Requirement —
Could you return the full listing, every line exactly as given?

[Collected data]

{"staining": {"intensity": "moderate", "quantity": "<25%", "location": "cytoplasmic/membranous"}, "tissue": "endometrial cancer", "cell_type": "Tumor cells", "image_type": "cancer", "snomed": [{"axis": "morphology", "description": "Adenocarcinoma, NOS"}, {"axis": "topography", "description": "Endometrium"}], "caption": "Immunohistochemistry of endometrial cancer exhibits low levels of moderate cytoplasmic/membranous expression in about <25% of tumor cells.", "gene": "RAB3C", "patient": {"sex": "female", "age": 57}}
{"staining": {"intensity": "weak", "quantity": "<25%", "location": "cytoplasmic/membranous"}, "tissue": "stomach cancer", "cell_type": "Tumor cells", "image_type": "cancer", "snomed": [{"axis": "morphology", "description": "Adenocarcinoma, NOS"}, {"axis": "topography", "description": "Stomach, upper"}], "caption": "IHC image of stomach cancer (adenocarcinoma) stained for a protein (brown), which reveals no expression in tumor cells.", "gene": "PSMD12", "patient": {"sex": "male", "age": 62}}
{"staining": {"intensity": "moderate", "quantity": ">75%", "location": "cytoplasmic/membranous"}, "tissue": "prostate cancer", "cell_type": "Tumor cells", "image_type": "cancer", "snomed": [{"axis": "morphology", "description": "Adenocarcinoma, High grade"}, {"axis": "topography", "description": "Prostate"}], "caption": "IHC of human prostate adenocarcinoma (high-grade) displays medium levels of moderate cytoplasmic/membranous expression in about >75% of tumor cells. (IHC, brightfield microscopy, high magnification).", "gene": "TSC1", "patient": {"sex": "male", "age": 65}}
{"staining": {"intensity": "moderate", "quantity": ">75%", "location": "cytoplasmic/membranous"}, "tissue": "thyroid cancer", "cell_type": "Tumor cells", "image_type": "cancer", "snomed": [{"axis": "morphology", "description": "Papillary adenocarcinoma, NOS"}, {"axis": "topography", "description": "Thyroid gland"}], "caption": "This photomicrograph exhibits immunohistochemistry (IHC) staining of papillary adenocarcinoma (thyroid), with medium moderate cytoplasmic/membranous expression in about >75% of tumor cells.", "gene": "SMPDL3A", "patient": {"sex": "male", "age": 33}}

[/Collected data]

Answer to this task —
{"staining": {"intensity": "moderate", "quantity": "<25%", "location": "cytoplasmic/membranous"}, "tissue": "endometrial cancer", "cell_type": "Tumor cells", "image_type": "cancer", "snomed": [{"axis": "morphology", "description": "Adenocarcinoma, NOS"}, {"axis": "topography", "description": "Endometrium"}], "caption": "Immunohistochemistry of endometrial cancer exhibits low levels of moderate cytoplasmic/membranous expression in about <25% of tumor cells.", "gene": "RAB3C", "patient": {"sex": "female", "age": 57}}
{"staining": {"intensity": "weak", "quantity": "<25%", "location": "cytoplasmic/membranous"}, "tissue": "stomach cancer", "cell_type": "Tumor cells", "image_type": "cancer", "snomed": [{"axis": "morphology", "description": "Adenocarcinoma, NOS"}, {"axis": "topography", "description": "Stomach, upper"}], "caption": "IHC image of stomach cancer (adenocarcinoma) stained for a protein (brown), which reveals no expression in tumor cells.", "gene": "PSMD12", "patient": {"sex": "male", "age": 62}}
{"staining": {"intensity": "moderate", "quantity": ">75%", "location": "cytoplasmic/membranous"}, "tissue": "prostate cancer", "cell_type": "Tumor cells", "image_type": "cancer", "snomed": [{"axis": "morphology", "description": "Adenocarcinoma, High grade"}, {"axis": "topography", "description": "Prostate"}], "caption": "IHC of human prostate adenocarcinoma (high-grade) displays medium levels of moderate cytoplasmic/membranous expression in about >75% of tumor cells. (IHC, brightfield microscopy, high magnification).", "gene": "TSC1", "patient": {"sex": "male", "age": 65}}
{"staining": {"intensity": "moderate", "quantity": ">75%", "location": "cytoplasmic/membranous"}, "tissue": "thyroid cancer", "cell_type": "Tumor cells", "image_type": "cancer", "snomed": [{"axis": "morphology", "description": "Papillary adenocarcinoma, NOS"}, {"axis": "topography", "description": "Thyroid gland"}], "caption": "This photomicrograph exhibits immunohistochemistry (IHC) staining of papillary adenocarcinoma (thyroid), with medium moderate cytoplasmic/membranous expression in about >75% of tumor cells.", "gene": "SMPDL3A", "patient": {"sex": "male", "age": 33}}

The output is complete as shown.